The controlled and predictable environment teams are used to has been replaced with a more uncertain one, where the relationship between input and output isn’t always deterministic. Even simple features that call an LLM need to account for this shift - the same prompt can produce different responses, user inputs are more varied and unpredictable, and the context teams are dealing with has grown substantially. LLMs are so powerful and the pace of innovation is remarkable, but at the ground level teams are having to rethink how they are not only building product but how they are testing and measuring these LLM-powered products.

Test more than Vibes

Teams making a configuration change to a model that is core to their product, often at some stage of their development lifecycle go through introducing a blend of Manual, Vibes and Industry benchmark checks to validate changes. We’ve seen teams:

Manually reviewing a suite (or handful) of core test cases and eyeballing the results.
Pasting outputs into a spreadsheet and manually reconciling examples.
Comparing results and performance against industry benchmarks that are often not relevant to the task.

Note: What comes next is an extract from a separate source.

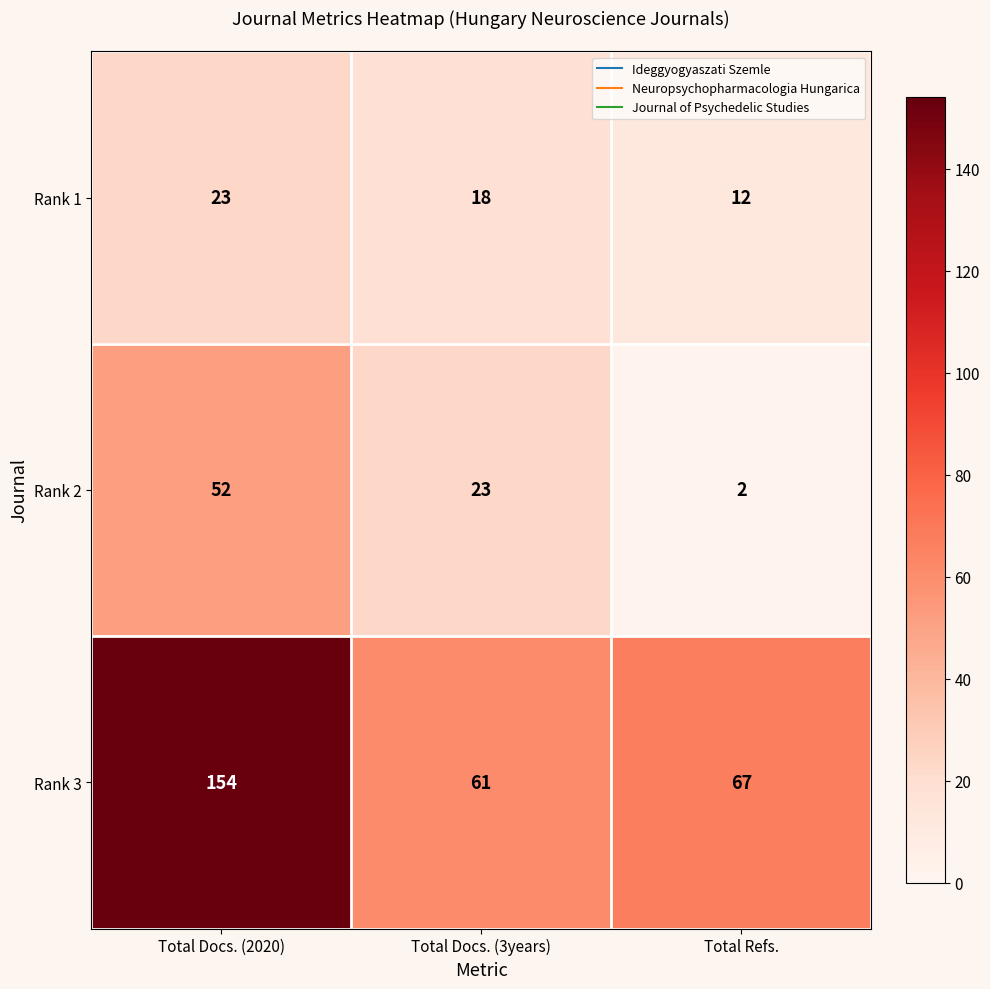

At which category is the sum across all series the highest?

Total Docs. (2020)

These approaches will never scale. They’re risky for teams working at any scale and introduce significant uncertainty into the development cycle.

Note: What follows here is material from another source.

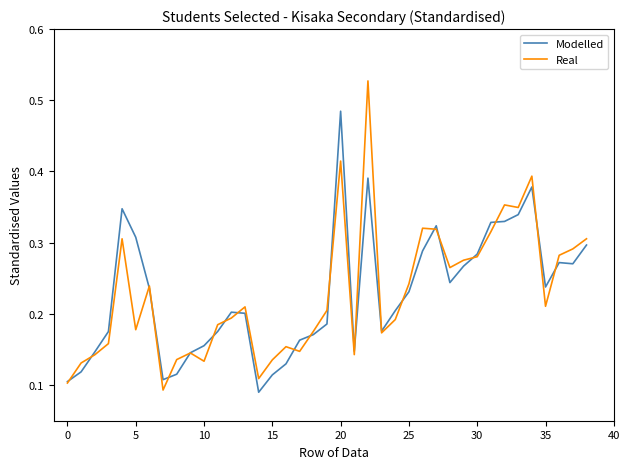

Which series has the widest spread of values?

Real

In a previous post we talked about our Backtesting infrastructure. It’s an important aspect of the product development lifecycle that we’ve seen have a big impact and influenced how teams are shipping software.

Remove uncertainty

Just as teams have CI/CD pipelines for traditional software development, integrating systematic testing of LLM outputs using real and historical datasets needs to become a core part of your development process. Backtesting provides teams with the confidence they need when making changes to their configuration that impacts their product. This can be in the form of prompt change, model change or tweaking parameters. These results influence potential change for the whole team, not to mention potential business outcomes. We’ve found that it’s not just the ML team that can benefit from reviewing backtesting outputs, but all members of a product development team.

Development flow

When an engineer makes a configuration change, they should be able to run backtests locally against a subset of their historical and real data, over any date-range or size. This rapid feedback loop influences change, removes guesswork as it catches potential issues early in the cycle.

CI/CD Integration

As part of the CI/CD flow teams can test their widespread changes against any subset of historical changes. This gives a wider business perspective of how a change can impact an outcome. “We tested this change on last month’s data, and it had an increase of X”

No vibes path to Production

Before deploying to production, ML and product leads can assess the change confidently against the business outcome to ensure these changes have a positive impact. Backtesting against production traffic patterns provides full certainty and confidence to teams. Teams also have high-quality datasets to use after each backtest that can then be used to train their model.

Continuous Monitoring

Once changes are pushed to production, continuous backtesting ensures teams have:

Visibility on any degradation in model performance and output
Visibility on edge cases that were not identified during testing
Ability to track performance over time

Ship with confidence

The shift towards LLMs being core to products rather than just a feature means teams need to adapt how they approach testing and measuring. As LLMs continue to evolve, and new ones emerge, having systematic backtesting infrastructure isn’t just nice to have - it’s a crucial part of the development lifecycle:

Engineers can iterate faster, with confidence.
Product teams are making data-driven decisions about changes beyond vibes.
ML engineers can focus on improvements rather than reviewing spreadsheets.
Business leaders can clearly see the impact of changes and therefore the true ROI.

We’ve seen firsthand teams shift from a mindset of “we think this will work” to “we know this will work!”